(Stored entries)
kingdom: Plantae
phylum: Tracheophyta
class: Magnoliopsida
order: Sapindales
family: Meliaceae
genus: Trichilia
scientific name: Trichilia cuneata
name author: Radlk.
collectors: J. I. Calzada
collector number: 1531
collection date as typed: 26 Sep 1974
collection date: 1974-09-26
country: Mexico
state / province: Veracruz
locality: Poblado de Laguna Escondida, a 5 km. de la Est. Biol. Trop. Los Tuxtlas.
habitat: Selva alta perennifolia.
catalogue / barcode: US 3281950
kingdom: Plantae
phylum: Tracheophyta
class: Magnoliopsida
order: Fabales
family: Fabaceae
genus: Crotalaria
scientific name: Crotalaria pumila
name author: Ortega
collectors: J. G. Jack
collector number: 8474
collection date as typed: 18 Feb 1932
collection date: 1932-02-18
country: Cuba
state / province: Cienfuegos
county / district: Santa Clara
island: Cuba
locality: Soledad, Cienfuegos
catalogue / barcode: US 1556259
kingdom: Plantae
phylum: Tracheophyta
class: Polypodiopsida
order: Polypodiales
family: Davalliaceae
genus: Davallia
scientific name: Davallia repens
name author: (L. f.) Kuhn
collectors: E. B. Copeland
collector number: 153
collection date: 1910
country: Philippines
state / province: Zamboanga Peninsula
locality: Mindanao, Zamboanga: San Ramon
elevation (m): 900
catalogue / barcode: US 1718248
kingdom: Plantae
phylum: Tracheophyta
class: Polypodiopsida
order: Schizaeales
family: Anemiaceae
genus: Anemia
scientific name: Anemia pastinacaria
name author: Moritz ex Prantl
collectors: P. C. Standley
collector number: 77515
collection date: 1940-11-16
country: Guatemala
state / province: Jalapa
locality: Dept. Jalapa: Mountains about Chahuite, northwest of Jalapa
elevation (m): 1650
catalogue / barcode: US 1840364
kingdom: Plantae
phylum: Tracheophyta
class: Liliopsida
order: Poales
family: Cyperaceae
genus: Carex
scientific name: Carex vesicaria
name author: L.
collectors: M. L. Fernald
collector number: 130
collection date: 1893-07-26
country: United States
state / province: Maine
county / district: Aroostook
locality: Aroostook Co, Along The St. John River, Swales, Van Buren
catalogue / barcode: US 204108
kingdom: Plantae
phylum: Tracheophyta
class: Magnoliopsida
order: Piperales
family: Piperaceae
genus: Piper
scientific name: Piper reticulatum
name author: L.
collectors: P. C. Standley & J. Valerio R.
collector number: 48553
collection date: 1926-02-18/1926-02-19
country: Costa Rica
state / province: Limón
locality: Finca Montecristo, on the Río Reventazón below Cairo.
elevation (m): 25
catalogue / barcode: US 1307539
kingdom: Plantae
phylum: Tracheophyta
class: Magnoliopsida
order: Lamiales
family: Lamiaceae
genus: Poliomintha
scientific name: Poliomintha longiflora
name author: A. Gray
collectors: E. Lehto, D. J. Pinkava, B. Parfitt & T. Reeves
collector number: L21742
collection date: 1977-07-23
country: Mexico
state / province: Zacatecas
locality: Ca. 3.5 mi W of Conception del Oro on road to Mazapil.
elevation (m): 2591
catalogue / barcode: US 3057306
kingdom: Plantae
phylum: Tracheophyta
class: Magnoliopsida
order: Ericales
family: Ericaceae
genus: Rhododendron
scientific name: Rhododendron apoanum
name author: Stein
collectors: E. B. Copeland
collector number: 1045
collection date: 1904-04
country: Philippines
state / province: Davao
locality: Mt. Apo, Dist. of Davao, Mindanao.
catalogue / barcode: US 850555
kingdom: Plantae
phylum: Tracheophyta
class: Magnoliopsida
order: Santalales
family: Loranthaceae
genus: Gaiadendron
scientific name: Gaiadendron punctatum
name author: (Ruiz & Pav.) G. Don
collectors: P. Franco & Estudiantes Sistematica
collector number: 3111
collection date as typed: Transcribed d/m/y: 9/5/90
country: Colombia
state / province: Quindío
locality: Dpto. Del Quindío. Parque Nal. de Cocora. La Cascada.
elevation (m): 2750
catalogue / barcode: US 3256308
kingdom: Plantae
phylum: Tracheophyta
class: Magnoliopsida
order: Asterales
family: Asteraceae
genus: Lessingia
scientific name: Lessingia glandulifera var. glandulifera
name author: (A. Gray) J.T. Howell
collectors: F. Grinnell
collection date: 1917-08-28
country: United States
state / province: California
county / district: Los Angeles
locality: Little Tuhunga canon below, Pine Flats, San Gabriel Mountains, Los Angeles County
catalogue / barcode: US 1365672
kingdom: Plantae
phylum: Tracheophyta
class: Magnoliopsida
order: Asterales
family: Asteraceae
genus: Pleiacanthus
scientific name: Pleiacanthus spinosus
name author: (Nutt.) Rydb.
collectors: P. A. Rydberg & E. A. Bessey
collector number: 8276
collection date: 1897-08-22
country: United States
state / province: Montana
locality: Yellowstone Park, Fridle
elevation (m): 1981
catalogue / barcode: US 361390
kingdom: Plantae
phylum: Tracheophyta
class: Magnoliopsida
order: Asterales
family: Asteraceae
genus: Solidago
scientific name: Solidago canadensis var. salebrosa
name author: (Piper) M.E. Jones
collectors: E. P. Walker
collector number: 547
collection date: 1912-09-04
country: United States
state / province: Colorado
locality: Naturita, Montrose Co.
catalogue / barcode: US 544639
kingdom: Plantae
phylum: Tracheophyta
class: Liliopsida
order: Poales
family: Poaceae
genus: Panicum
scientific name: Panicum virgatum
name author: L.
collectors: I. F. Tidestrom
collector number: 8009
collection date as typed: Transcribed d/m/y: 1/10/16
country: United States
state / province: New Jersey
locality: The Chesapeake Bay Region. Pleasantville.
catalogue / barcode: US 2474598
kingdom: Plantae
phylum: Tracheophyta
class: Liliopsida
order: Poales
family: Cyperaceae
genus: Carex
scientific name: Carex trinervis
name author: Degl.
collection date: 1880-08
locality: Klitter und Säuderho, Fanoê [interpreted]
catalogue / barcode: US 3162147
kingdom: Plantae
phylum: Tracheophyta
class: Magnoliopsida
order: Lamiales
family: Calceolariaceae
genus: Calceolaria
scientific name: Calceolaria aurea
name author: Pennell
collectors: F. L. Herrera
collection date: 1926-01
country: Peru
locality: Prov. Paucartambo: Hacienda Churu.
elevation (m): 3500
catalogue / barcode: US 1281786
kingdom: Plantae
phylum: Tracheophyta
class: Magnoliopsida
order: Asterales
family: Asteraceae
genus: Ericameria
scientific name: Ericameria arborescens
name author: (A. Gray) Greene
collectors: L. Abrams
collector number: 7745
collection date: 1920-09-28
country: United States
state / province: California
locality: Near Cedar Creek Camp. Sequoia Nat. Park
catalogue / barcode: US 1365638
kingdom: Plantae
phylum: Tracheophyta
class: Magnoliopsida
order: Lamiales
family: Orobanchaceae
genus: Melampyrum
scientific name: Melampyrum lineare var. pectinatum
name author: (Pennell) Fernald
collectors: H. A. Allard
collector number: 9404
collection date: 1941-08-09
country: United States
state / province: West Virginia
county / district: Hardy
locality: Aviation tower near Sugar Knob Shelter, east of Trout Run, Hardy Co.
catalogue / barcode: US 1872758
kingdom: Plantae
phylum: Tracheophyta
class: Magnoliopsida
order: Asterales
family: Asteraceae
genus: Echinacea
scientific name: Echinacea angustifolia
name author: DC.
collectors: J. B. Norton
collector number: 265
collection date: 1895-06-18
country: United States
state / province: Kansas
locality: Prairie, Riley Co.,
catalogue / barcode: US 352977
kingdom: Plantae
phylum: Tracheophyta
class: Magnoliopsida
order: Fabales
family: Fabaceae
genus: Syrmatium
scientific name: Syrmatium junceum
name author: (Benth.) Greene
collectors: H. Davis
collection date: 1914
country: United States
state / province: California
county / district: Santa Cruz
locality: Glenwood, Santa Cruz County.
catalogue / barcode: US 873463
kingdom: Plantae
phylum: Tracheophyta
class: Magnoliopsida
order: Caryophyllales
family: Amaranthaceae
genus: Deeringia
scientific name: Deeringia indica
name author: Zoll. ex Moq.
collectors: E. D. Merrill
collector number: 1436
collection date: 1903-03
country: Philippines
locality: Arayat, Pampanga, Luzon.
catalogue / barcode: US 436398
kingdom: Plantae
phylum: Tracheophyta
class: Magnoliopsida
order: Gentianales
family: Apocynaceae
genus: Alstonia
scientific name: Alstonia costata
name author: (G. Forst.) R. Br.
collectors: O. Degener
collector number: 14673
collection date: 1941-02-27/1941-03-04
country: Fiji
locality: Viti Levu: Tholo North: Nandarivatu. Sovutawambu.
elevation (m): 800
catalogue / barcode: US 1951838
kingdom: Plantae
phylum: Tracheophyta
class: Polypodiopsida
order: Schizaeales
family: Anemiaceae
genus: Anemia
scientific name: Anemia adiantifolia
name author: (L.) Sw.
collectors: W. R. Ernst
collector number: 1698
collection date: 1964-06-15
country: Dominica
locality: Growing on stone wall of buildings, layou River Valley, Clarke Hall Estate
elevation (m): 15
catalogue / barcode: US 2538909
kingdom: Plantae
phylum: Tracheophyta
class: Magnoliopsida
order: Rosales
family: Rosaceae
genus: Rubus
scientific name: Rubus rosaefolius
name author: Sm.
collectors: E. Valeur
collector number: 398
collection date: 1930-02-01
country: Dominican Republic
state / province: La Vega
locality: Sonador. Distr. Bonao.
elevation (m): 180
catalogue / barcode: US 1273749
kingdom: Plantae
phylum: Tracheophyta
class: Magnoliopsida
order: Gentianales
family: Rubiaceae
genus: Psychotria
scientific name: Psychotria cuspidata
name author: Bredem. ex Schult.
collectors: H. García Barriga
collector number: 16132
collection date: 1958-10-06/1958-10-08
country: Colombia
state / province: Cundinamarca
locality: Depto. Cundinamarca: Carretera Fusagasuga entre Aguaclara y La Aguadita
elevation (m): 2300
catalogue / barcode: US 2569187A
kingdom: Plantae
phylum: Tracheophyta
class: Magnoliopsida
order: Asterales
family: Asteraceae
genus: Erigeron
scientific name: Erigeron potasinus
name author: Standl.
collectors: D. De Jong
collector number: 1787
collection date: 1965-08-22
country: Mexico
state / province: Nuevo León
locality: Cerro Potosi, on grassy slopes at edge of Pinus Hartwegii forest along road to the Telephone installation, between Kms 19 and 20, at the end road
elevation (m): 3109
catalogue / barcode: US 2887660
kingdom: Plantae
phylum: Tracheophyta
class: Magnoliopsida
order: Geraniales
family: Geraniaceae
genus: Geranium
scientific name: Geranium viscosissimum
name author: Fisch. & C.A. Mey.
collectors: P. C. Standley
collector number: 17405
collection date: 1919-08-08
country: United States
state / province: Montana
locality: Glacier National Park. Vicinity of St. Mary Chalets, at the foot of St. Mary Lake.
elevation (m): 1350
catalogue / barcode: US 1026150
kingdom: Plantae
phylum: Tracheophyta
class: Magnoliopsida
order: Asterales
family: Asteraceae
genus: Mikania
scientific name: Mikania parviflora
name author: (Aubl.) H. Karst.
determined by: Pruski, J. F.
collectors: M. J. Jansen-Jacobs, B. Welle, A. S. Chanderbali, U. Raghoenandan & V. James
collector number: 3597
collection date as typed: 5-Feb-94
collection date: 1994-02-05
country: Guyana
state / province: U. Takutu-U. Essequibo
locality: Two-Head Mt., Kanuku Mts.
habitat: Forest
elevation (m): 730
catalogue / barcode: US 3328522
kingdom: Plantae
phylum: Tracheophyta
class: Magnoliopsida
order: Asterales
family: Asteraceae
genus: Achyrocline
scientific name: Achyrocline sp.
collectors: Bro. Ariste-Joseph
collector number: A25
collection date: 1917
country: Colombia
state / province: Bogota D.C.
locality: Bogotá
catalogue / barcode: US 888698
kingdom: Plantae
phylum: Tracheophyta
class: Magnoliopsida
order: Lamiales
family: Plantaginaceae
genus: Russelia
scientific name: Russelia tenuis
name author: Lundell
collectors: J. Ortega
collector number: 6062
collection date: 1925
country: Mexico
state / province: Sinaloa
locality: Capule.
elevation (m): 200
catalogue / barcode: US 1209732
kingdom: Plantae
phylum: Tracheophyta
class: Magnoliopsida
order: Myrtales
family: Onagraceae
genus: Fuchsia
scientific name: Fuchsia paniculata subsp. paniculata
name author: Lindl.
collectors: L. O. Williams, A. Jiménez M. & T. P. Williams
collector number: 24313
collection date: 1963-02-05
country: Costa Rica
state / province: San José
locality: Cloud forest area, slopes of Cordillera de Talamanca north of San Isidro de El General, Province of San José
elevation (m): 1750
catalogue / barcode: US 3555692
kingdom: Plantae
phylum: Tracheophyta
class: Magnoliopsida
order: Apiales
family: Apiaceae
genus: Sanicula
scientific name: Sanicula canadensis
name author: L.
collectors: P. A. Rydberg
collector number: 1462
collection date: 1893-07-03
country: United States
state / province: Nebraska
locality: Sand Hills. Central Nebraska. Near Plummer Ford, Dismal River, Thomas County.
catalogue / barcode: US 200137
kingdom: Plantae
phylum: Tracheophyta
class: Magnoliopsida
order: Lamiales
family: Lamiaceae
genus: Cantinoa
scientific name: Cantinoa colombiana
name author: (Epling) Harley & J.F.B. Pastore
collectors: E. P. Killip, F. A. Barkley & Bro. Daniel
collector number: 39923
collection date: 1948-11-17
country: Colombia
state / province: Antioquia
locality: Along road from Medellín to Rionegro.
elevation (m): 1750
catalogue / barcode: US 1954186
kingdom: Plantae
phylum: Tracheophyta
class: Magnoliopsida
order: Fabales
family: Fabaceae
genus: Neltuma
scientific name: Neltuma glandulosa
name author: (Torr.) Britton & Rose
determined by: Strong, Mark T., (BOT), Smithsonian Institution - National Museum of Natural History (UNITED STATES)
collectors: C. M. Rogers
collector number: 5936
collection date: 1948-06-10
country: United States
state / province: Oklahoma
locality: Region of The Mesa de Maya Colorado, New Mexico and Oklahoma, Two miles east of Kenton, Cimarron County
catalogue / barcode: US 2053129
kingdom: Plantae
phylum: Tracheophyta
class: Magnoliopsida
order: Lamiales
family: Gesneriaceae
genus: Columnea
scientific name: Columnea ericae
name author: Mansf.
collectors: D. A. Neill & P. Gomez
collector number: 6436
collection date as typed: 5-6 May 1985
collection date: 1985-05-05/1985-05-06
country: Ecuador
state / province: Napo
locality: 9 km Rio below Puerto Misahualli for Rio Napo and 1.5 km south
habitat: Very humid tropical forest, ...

Aim:
Render everything in the records from the line containing "scientific name: Syrmatium junceum" down to and including the line containing "genus: Deeringia" as a numbered list, skipping any blank lines.

The completed task:
1. scientific name: Syrmatium junceum
2. name author: (Benth.) Greene
3. collectors: H. Davis
4. collection date: 1914
5. country: United States
6. state / province: California
7. county / district: Santa Cruz
8. locality: Glenwood, Santa Cruz County.
9. catalogue / barcode: US 873463
10. kingdom: Plantae
11. phylum: Tracheophyta
12. class: Magnoliopsida
13. order: Caryophyllales
14. family: Amaranthaceae
15. genus: Deeringia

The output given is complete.